*Exercise requirements*
Locate each line in the listing below that contains the word "hide", and copy those lines.

*Exercise materials*
——————————

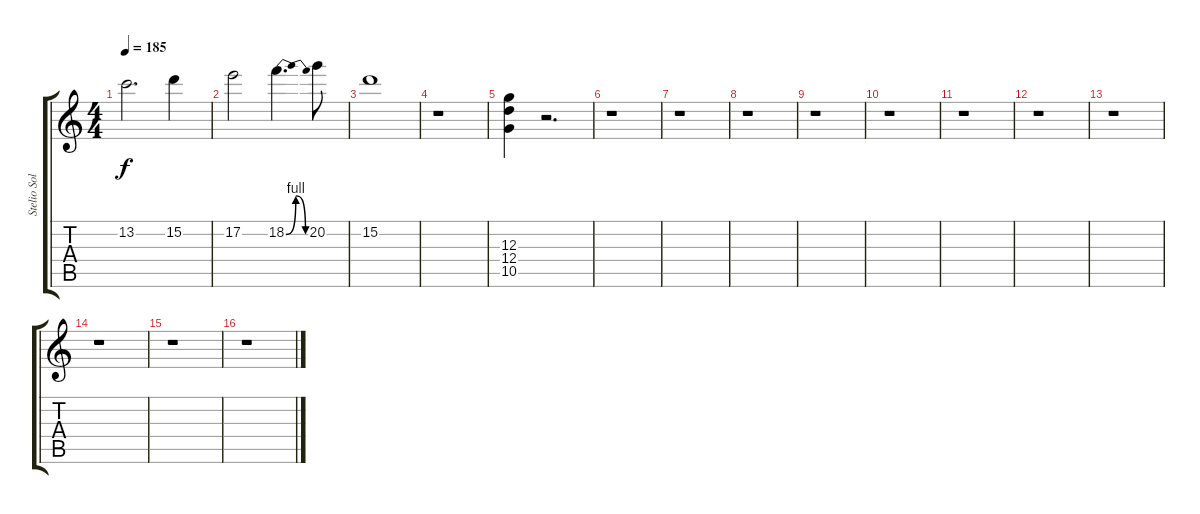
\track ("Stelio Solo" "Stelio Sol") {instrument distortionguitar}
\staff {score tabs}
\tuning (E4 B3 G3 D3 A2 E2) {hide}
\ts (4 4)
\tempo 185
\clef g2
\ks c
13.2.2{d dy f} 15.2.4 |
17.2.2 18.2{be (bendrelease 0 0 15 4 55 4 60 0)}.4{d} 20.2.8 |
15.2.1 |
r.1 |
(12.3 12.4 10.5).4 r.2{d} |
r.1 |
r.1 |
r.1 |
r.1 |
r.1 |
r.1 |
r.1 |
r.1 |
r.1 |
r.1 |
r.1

——————————

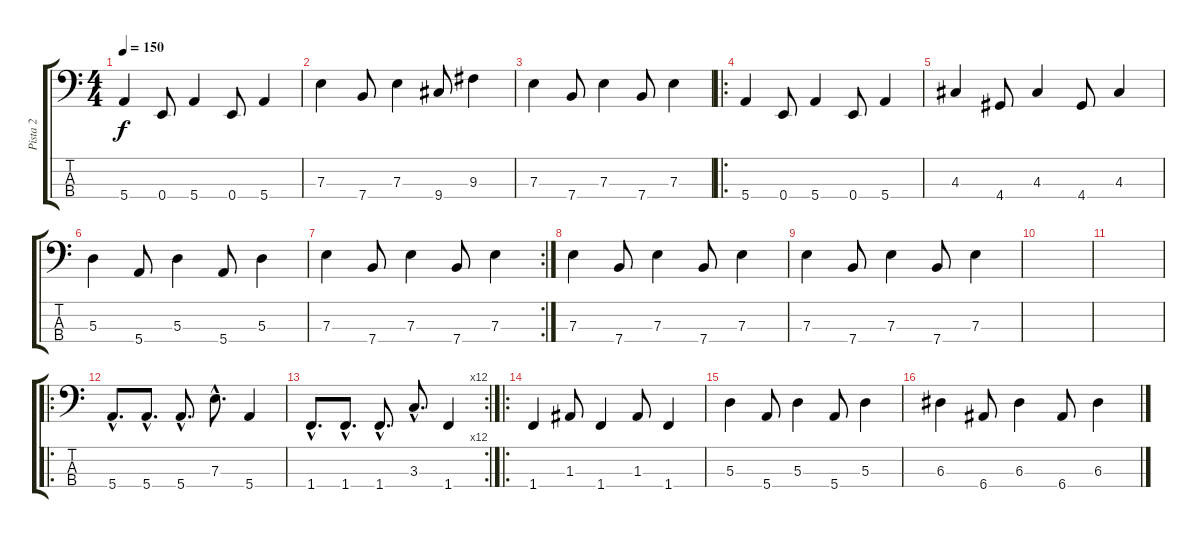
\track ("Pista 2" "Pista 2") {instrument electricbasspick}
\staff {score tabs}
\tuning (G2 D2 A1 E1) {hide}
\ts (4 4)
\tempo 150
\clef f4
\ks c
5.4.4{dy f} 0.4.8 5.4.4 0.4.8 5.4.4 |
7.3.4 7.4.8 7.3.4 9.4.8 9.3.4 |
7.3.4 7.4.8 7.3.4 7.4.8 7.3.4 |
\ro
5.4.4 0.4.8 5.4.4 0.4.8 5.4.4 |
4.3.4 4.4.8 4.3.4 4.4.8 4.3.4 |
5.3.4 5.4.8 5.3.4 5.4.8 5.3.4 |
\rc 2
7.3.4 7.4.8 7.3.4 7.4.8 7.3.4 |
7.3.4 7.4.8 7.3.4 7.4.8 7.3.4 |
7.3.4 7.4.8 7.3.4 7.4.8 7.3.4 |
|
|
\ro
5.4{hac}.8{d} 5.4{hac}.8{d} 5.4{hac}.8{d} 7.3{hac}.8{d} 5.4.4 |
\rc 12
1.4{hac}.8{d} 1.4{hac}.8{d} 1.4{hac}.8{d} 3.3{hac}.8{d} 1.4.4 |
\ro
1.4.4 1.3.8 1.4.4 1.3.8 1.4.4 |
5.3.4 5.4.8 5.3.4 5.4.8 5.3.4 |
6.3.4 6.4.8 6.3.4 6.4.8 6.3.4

——————————

*Written response*
\tuning (E4 B3 G3 D3 A2 E2) {hide}
\tuning (G2 D2 A1 E1) {hide}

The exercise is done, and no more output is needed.